Two individuals of white-tailed eagle, a male and a female, were selected for high-depth whole genome shotgun sequencing with two lanes each on an Illumina HiSeqX. Library preparation and sequencing was done at deCODE genetics, using the TruSeq Nano sample preparation method.
Two reference assemblies from male golden eagles (ZZ), one in 1142 scaffolds and one assembled to chromosome level (GenBank Assembly Accession numbers: GCA_000766835.1 and GCA_900496995.2, respectively) and female chicken (ZW) (GenBank Assembly Accession: GCA_0000023315.3) were downloaded from NCBI and used in the analysis (Doyle et al., 2014; Hillier et al., 2004).

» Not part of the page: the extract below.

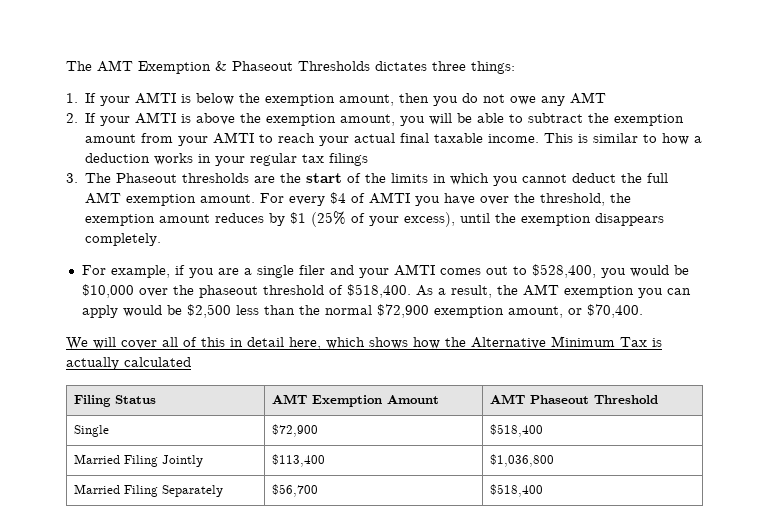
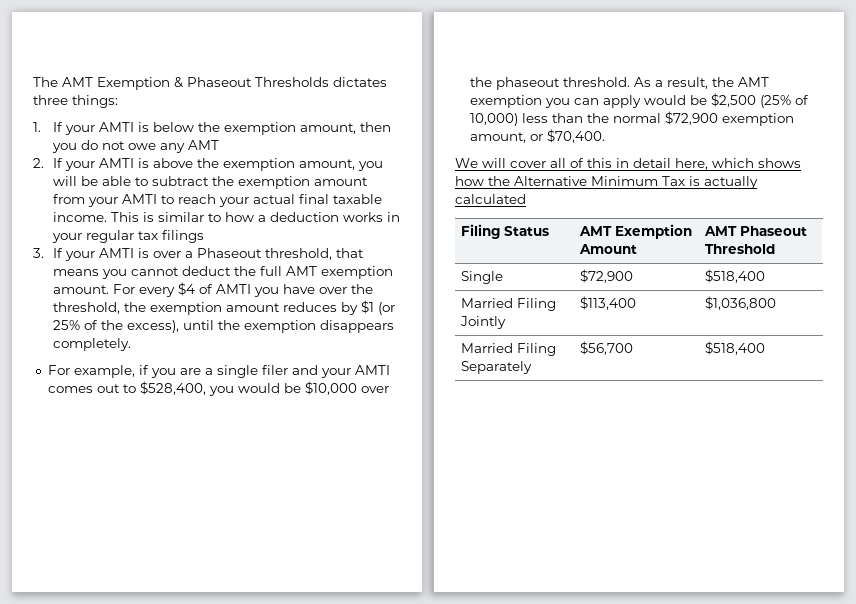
[85,173,490,185] The Phaseout thresholds are the start of the limits in which -> [53,248,365,261] [53,269,100,276] If your AMTI is over a Phaseout threshold, that means
[311,211,400,227] (25% of your -> [378,302,396,315] [53,320,124,330] (or 25% of the
[262,284,411,298] threshold of $518,400. -> [562,77,630,87] threshold.
(231, 311) none -> [759,95,809,108] [469,113,518,126] (25% of 10,000)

The white-tailed eagle RADseq data was demultiplexed, sorting sequence reads into individual files, both for forward and reverse sequences using the command process_radtags in Stacks (Catchen et al., 2013; Catchen et al., 2011). Standard setting was used for the RADseq data, applying the option “r”, to rescue barcodes and RAD-Tags.
After demultiplexing, FastQC (Babraham Bioinformatics, 2010) was run for quality control. For the RADseq data, we found an excess of specific sequences (kmers) which were removed using AdapterRemoval v2 (version 2.2.2) (Schubert, Lindgreen & Orlando, 2016). The high depth shotgun sequenced individuals were tested in the same way but found no excess of kmers.
The Burrows-Wheeler Aligner (BWA) and SAMtools (Li & Durbin, 2009; Li et al., 2009) were used to process RADseq and high depth shotgun data and map reads to the golden eagle scaffold assembly of 1142 scaffolds with no identified chromosomes (GCA_000766835.1) (Doyle et al., 2014).